BERLIN ADLERSHOF
Between Dreams, Upheavals and Visions
rbb-series: "Mysterious Places"
Author & Director:Kristof Kannegießer | Daniel Ast | Juergen Ast
Commissioning Editor:Jens Stubenrauch
Duration:45'
Producer:Daniel Ast
Production:astfilm productions | for RBB
Berlin-Adlershof. Signature for a unique area where German history has been condensed like in a burning glass since the beginning of the 20th century. An exciting and multi-layered story, full of pioneering spirit and radical upheavals. Technology and the military, media and power, science and culture have played an important role here in times of war and peace. Today, Adlershof is one of the world's most important research locations. Germany's largest science and technology park has been created here in the years since reunification. A huge, world-class laboratory for the future, a German Silicon Valley, where traces of its eventful past can still be discovered today.

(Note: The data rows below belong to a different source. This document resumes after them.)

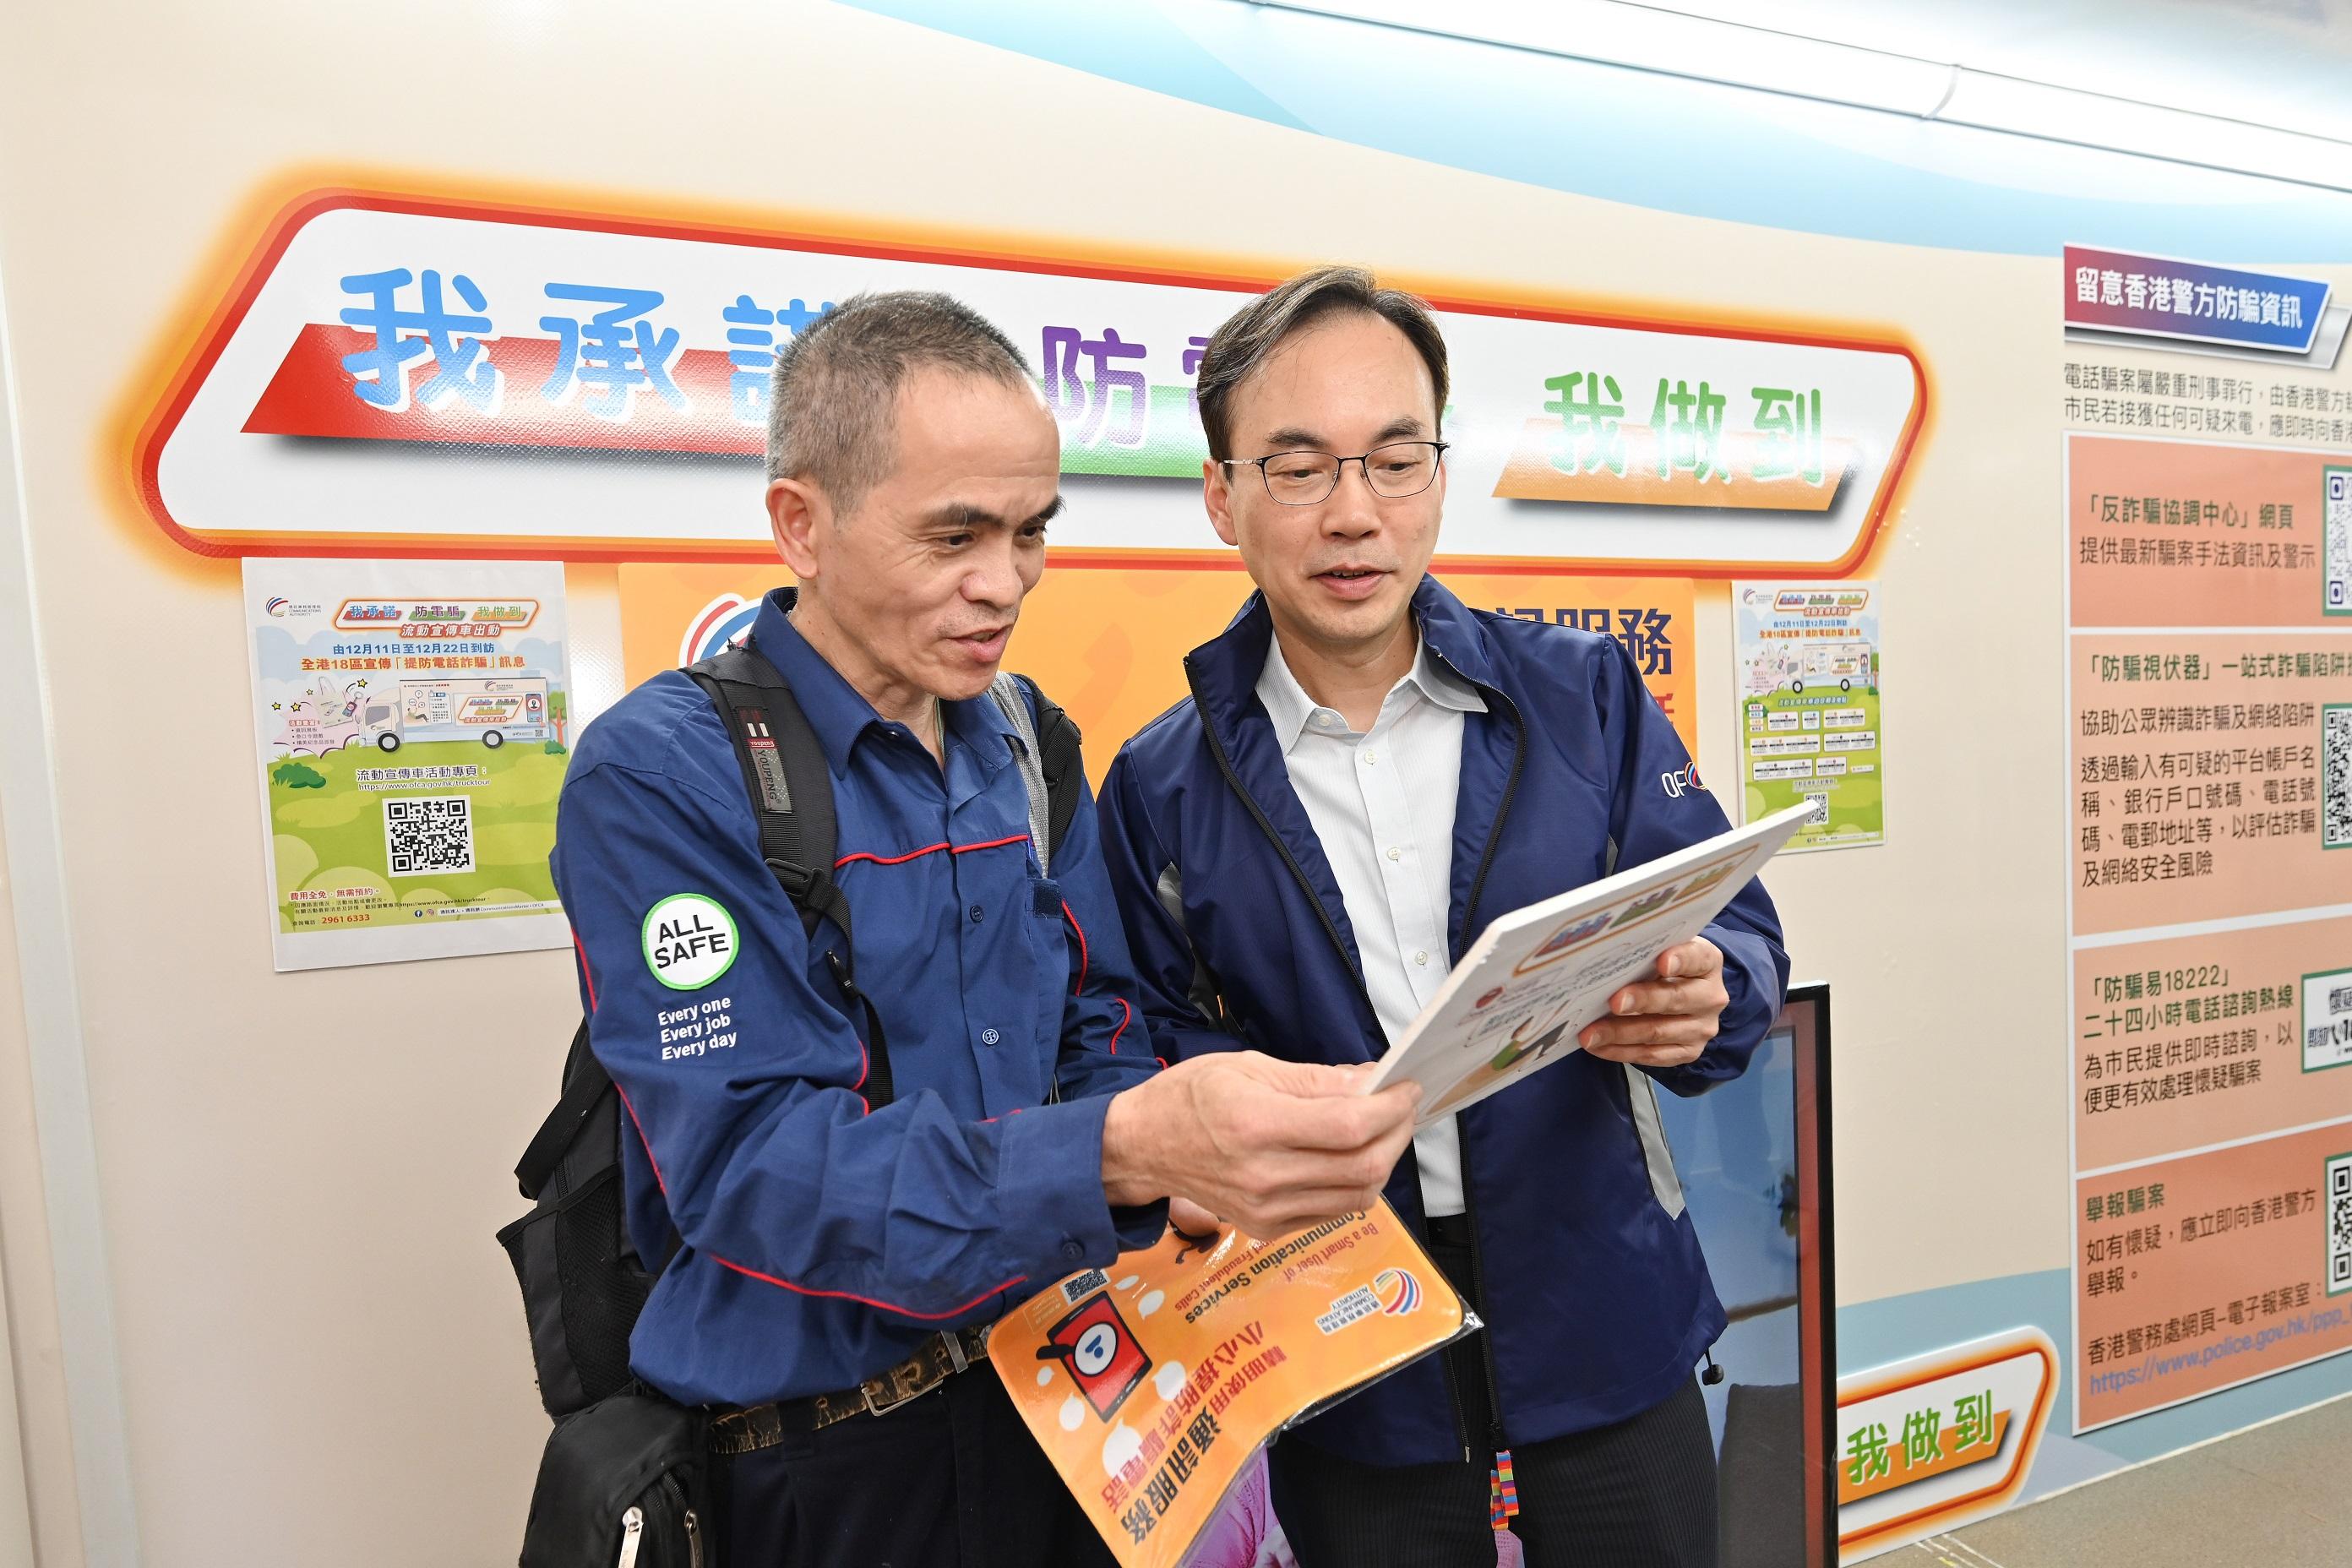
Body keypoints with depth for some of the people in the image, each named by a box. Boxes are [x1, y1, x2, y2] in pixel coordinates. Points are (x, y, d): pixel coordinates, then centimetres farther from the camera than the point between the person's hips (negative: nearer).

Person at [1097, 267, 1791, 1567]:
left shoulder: (1583, 695, -4)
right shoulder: (1159, 788, -5)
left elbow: (1741, 939, -1)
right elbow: (1154, 1045, -2)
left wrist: (1698, 1002, -23)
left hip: (1601, 1303, 1)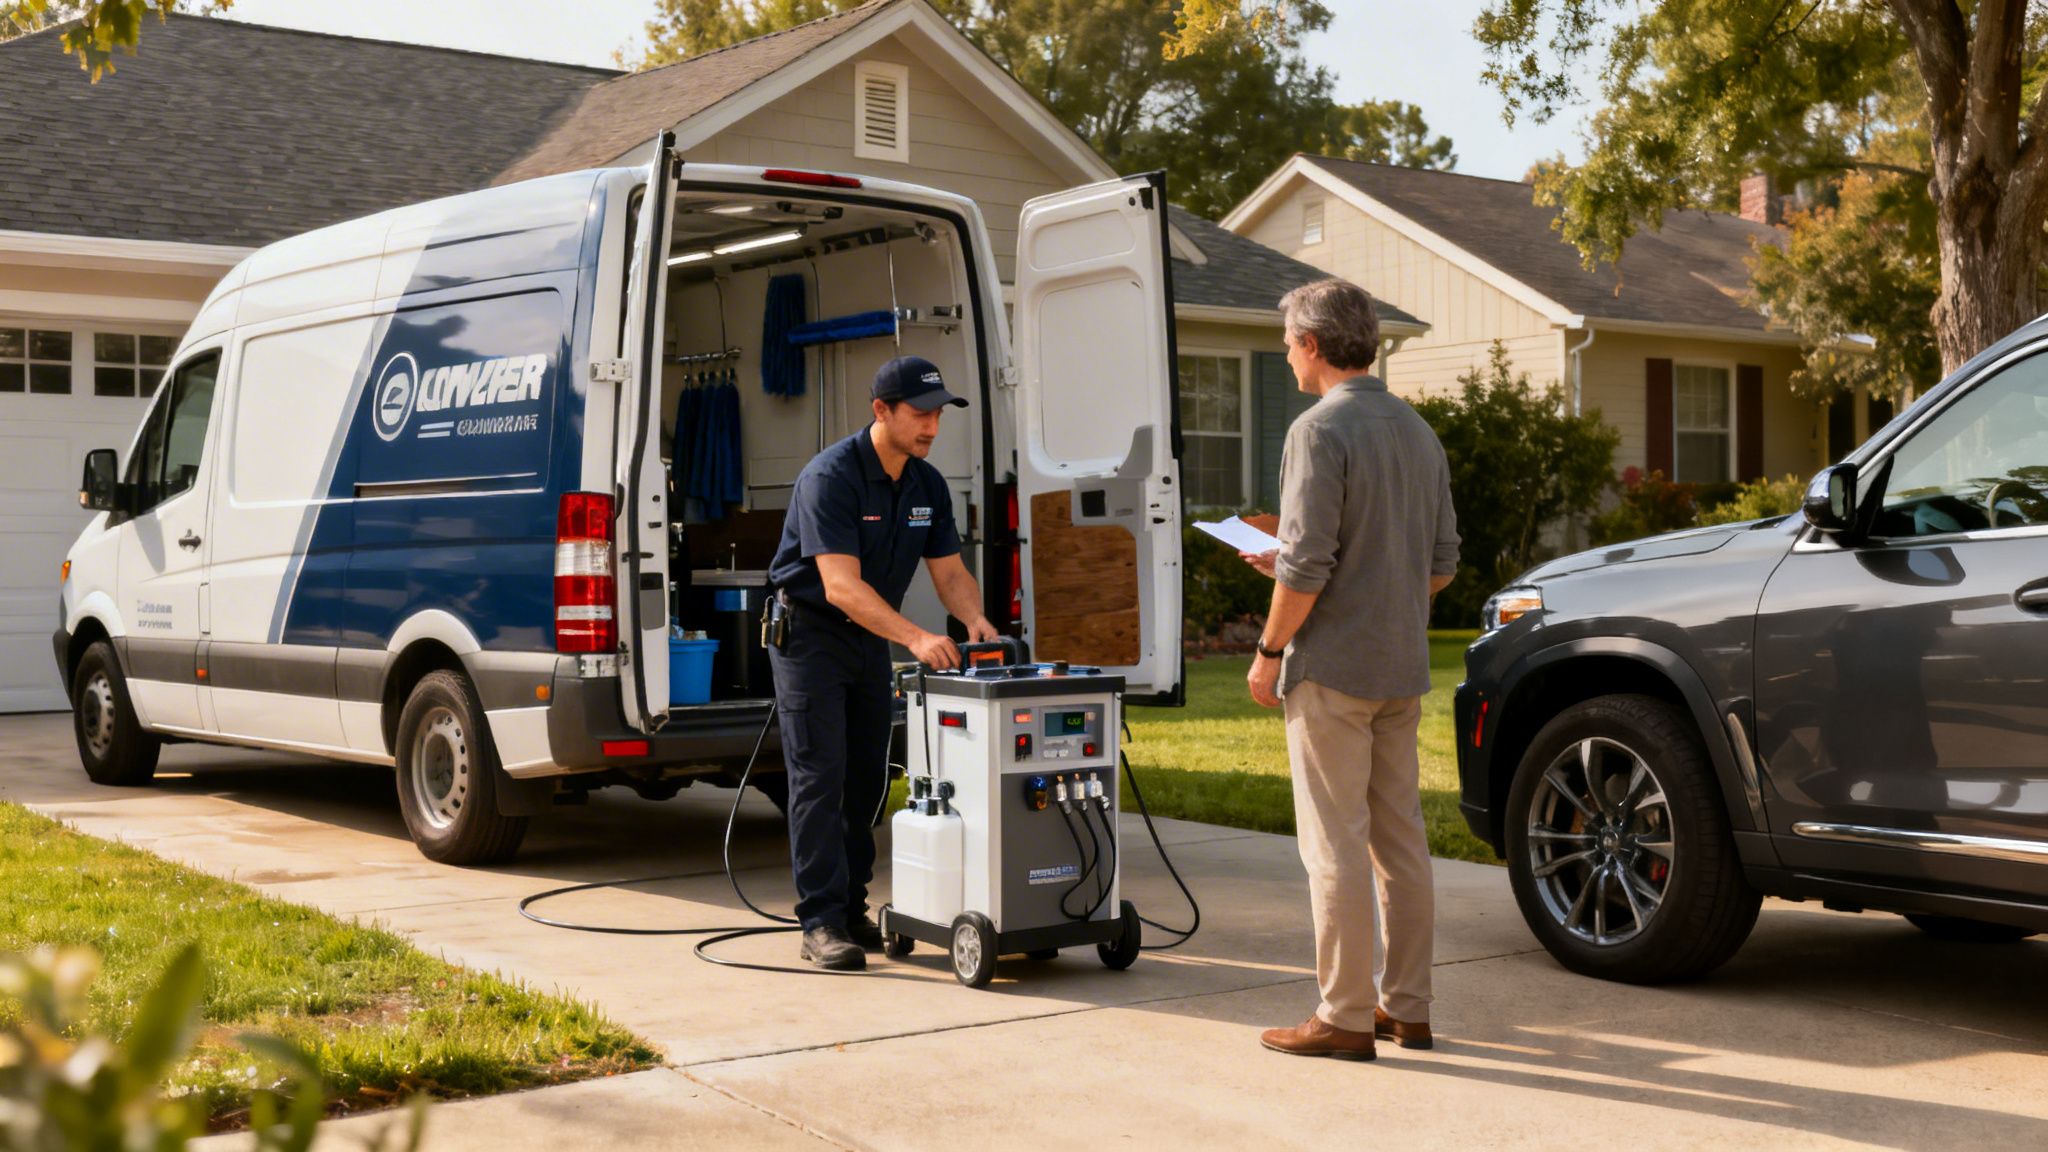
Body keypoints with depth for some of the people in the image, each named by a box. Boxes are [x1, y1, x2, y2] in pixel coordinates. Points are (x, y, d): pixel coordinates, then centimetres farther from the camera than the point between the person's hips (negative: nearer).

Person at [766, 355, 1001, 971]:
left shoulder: (927, 485, 0)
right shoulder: (830, 476, -24)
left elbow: (950, 571, 4)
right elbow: (841, 585, -32)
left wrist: (975, 620, -18)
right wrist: (916, 638, -40)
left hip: (870, 637, 8)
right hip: (809, 633, -7)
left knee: (867, 777, 9)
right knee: (820, 777, -10)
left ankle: (852, 908, 19)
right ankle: (821, 923, -9)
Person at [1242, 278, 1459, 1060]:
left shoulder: (1321, 430, -14)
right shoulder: (1418, 432, 12)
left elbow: (1306, 564, -19)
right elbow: (1442, 563, 15)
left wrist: (1270, 651, -8)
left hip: (1333, 670, -8)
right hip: (1403, 670, 8)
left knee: (1336, 847, -2)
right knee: (1400, 841, 12)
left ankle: (1345, 1017, 2)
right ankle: (1406, 1007, 18)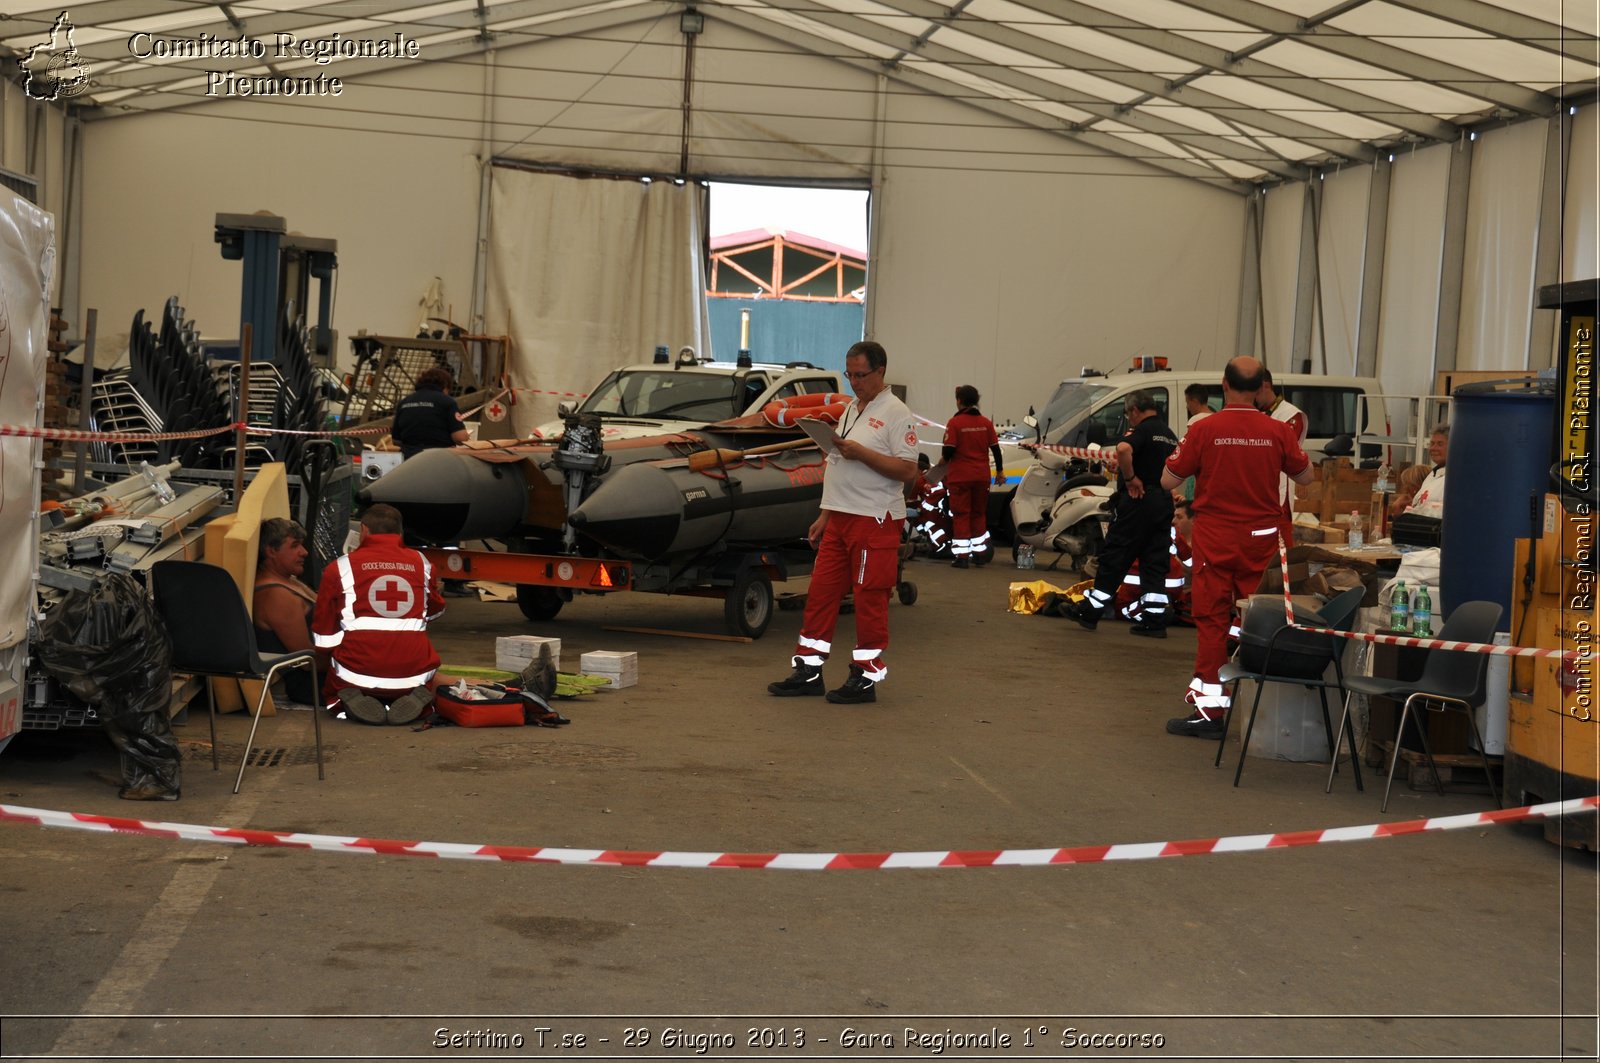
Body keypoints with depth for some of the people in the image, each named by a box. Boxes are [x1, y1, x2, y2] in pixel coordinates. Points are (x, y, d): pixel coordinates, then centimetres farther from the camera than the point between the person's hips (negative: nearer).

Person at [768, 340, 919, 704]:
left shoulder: (895, 414, -8)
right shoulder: (851, 410, 18)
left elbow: (907, 471, -16)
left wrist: (862, 453, -21)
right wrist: (824, 516, 20)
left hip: (875, 520, -8)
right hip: (839, 518, 8)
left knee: (870, 599, -2)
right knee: (821, 592, 8)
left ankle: (866, 677, 5)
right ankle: (808, 671, 15)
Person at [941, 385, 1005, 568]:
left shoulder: (955, 423, -12)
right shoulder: (986, 423, 2)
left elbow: (949, 450, -15)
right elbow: (995, 448, 5)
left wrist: (945, 461, 7)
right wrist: (1000, 471, 16)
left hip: (959, 477, -4)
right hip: (982, 477, 4)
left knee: (961, 516, 1)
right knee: (979, 515, 17)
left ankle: (962, 556, -4)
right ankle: (980, 554, 21)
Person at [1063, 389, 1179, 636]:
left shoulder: (1144, 430, -12)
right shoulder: (1170, 435, 16)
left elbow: (1123, 449, -32)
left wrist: (1130, 479, -22)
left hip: (1138, 501, -8)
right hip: (1163, 503, 8)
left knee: (1114, 558, -1)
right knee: (1155, 563, 8)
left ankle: (1090, 612, 4)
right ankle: (1154, 620, 5)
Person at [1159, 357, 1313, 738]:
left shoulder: (1205, 429, -10)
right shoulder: (1277, 432, -3)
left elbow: (1168, 480, -4)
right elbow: (1305, 475, 12)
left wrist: (1183, 449, 13)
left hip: (1215, 538, -2)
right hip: (1261, 537, 2)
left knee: (1212, 620, 2)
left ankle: (1210, 709, 1)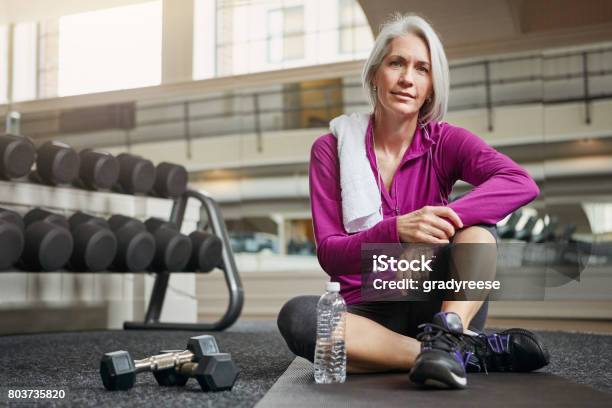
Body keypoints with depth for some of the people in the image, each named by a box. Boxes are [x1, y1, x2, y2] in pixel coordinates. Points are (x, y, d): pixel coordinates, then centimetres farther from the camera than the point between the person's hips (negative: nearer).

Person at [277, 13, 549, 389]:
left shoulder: (444, 141, 0)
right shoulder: (331, 149, -1)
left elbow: (522, 184, -19)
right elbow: (328, 254, -10)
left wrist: (444, 217, -34)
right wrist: (396, 230, -29)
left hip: (437, 305, 1)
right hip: (370, 314, 0)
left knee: (475, 214, -19)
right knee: (297, 316, -32)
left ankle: (447, 335, -38)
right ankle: (474, 352, -30)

The daring men and women in their flying boxes. The age of German motorized aviation began with them in 1909 at the Johannisthal airfield, in the immediate vicinity of Adlershof. Hundreds of thousands of people made the pilgrimage here from Berlin to marvel at the acrobats of the skies and their death-defying flying skills. Soon the military was in charge and the factories in Johannisthal/Adlershof became the largest warplane production facility during the First World War. After the war was lost, the halls stood empty and the up-and-coming film industry moved in. The site becomes a Berlin dream factory that is almost forgotten today. The Third Reich rearmed, and Adlershof became a focal point for air force research. High-tech for Hitler's wars of conquest.
For the Soviet "trophy hunters", Adlershof and its scientific facilities became an important "spoil of victory" in 1945; they dismantled almost everything and took it to the Soviet Union. During the Cold War, the area was targeted by the Western secret services. Adlershof became a shielded location for the MfS "Feliks Dzierzynski" guard regiment. Thousands of young men have been recruited here for Erich Mielke's "Red Guard" since the 1950s.
The center of the Academy of Sciences was also relocated to Adlershof and the German television station was established as the mouthpiece of the state party. Adlershof rises to become a unique media, science and military center in the GDR. The infamous "Schwarze Kanal" and the famous "Sandmännchen" are associated with the name Adlershof, and a young physicist, Angela Merkel, completes her doctorate here in the 1980s.
With the end of the GDR, Adlershof's time seemed to have come to an end and almost 100 years of history came to an end, but with the development company WISTA, a new, ultra-modern research and media location began to develop. A new chapter in the Adlershof success story that continues to this day.